Fui a la facultad de medicina en la Universidad de Madrid y me gradué en 1929. Pero mi corazón estaba en la investigación; quería entender cómo funcionaba nuestro cuerpo al nivel más diminuto. Para aprender de los mejores, viajé para trabajar en laboratorios de Alemania e Inglaterra. Mi viaje no siempre fue fácil. Un conflicto llamado la Guerra Civil Española comenzó en 1936, lo que dificultó continuar mi trabajo en casa. Así que, en 1940, mi esposa Carmen y yo nos mudamos a los Estados Unidos, que se convirtió en nuestro nuevo hogar durante muchos años.
En Estados Unidos, conseguí un trabajo en la Facultad de Medicina de la Universidad de Nueva York. Era como un detective, intentando resolver uno de los mayores enigmas de la vida: ¿cómo saben nuestras células qué hacer? Estudié algo llamado ARN, que es como un mensajero que lleva instrucciones de nuestro ADN al resto de la célula. ¡En 1955, mi equipo y yo hicimos un descubrimiento increíble! Encontramos una enzima especial que podía construir cadenas de ARN en un tubo de ensayo. Por primera vez, pudimos crear esta importante molécula mensajera fuera de una célula viva. Fue un paso enorme para entender la genética.
Los descubrimientos en la ciencia suelen ser un trabajo en equipo. Un antiguo alumno mío, Arthur Kornberg, hizo un avance similar con el ADN. Como nuestro trabajo era tan importante para entender la vida, a ambos nos concedieron el Premio Nobel de Fisiología o Medicina en 1959. Fue uno de los momentos de más orgullo de mi vida. Demostró que la curiosidad y el trabajo duro podían llevar a cosas asombrosas que ayudan a toda la humanidad.
Después de muchos años en Estados Unidos, regresé a España en 1985 para ayudar a animar a una nueva generación de científicos en mi país de origen.
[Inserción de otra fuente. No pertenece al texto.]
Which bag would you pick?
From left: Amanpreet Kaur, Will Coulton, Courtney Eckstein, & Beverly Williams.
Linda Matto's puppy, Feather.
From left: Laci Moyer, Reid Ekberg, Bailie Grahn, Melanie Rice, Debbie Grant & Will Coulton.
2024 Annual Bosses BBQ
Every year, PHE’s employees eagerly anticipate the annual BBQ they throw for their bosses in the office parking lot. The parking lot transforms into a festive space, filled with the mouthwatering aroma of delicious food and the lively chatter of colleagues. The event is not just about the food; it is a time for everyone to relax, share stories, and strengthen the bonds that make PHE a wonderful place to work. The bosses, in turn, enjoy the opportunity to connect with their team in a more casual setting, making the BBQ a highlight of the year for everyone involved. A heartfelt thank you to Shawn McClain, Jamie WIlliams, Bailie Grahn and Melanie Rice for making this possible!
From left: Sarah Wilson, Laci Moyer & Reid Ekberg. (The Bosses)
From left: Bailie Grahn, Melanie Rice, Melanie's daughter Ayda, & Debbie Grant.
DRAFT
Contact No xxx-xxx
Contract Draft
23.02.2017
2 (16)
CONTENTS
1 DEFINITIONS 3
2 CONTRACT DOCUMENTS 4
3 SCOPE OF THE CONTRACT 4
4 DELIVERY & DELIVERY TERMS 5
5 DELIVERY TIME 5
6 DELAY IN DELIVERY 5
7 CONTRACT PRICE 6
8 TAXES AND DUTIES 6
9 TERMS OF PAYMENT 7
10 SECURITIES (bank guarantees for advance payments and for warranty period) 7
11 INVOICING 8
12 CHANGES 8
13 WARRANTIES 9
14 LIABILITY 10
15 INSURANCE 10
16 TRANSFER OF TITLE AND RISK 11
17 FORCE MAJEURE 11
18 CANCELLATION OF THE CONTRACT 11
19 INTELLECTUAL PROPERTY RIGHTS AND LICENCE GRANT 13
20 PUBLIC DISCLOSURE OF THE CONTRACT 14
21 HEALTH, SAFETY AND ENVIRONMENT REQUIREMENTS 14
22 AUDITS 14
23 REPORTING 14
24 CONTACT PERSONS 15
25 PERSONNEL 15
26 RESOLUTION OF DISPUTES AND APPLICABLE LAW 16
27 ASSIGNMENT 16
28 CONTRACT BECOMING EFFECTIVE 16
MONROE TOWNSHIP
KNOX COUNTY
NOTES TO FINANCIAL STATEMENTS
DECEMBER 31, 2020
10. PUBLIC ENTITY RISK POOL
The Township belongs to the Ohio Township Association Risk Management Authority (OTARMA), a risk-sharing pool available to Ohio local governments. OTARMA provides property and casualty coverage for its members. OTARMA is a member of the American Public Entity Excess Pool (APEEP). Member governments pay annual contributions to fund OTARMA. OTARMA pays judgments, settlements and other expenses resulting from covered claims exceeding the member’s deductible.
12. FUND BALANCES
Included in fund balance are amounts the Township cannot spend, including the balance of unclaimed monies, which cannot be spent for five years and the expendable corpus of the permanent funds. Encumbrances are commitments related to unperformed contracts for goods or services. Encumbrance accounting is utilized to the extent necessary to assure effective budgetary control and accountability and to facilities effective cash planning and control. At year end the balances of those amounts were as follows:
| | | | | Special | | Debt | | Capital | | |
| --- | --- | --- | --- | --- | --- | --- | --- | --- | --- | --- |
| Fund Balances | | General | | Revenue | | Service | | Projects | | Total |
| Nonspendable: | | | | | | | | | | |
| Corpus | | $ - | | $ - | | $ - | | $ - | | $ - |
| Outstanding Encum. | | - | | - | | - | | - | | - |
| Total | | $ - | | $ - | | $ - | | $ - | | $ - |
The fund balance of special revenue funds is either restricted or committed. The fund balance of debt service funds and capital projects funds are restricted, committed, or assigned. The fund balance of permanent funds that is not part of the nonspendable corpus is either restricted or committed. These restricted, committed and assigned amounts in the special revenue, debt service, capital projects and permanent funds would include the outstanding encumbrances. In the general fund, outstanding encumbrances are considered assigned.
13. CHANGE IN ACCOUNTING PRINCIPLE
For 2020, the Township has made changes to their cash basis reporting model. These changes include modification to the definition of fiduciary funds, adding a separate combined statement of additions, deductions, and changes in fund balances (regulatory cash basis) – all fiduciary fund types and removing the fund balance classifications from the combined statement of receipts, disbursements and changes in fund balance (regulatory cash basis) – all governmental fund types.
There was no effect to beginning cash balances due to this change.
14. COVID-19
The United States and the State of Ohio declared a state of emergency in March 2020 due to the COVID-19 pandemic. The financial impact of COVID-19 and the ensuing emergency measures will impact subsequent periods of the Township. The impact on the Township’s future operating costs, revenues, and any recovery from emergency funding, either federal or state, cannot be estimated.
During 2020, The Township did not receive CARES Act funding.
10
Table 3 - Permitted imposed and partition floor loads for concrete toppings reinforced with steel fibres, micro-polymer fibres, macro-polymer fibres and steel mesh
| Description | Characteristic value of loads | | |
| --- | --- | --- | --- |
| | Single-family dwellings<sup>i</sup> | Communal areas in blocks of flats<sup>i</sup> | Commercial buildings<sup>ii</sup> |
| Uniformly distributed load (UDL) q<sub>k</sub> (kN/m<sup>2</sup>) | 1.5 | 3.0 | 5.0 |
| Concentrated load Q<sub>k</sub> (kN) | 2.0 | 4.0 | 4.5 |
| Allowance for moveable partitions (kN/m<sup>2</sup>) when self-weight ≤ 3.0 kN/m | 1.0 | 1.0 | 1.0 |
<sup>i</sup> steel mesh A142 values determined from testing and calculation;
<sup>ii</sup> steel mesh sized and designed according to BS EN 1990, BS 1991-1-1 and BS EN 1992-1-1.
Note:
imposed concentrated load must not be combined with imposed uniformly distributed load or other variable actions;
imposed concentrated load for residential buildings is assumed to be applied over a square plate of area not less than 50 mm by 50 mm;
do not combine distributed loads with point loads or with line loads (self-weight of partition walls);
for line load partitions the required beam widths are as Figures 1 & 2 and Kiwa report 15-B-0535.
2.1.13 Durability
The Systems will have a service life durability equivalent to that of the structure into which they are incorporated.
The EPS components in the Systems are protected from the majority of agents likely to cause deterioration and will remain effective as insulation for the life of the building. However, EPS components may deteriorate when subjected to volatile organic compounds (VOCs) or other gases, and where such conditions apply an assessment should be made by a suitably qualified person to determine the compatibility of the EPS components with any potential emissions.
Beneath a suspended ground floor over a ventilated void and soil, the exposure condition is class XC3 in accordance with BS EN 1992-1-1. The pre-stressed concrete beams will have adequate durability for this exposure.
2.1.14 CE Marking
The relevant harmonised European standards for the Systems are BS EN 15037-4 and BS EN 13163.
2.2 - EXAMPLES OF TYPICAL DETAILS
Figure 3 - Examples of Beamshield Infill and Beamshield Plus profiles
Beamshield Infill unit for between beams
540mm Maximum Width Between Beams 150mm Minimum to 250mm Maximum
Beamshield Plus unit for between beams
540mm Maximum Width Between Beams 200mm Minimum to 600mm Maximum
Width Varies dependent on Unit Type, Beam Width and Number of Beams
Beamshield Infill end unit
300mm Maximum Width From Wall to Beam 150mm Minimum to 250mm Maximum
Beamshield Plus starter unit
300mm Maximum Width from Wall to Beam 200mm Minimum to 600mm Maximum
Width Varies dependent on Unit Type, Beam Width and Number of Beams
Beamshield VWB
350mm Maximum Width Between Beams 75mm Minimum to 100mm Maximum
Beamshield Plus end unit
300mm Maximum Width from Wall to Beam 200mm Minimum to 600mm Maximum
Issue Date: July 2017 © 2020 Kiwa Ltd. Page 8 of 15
Viví una vida plena y emocionante de descubrimientos y fallecí en Madrid en 1993. Viví hasta los 88 años. Hoy en día, mi trabajo sobre el ARN es una piedra angular de la biología y la medicina modernas, ayudando a los científicos a entender enfermedades y a desarrollar nuevos tratamientos. Espero que mi historia te inspire a mantener la curiosidad y a no dejar nunca de hacer preguntas.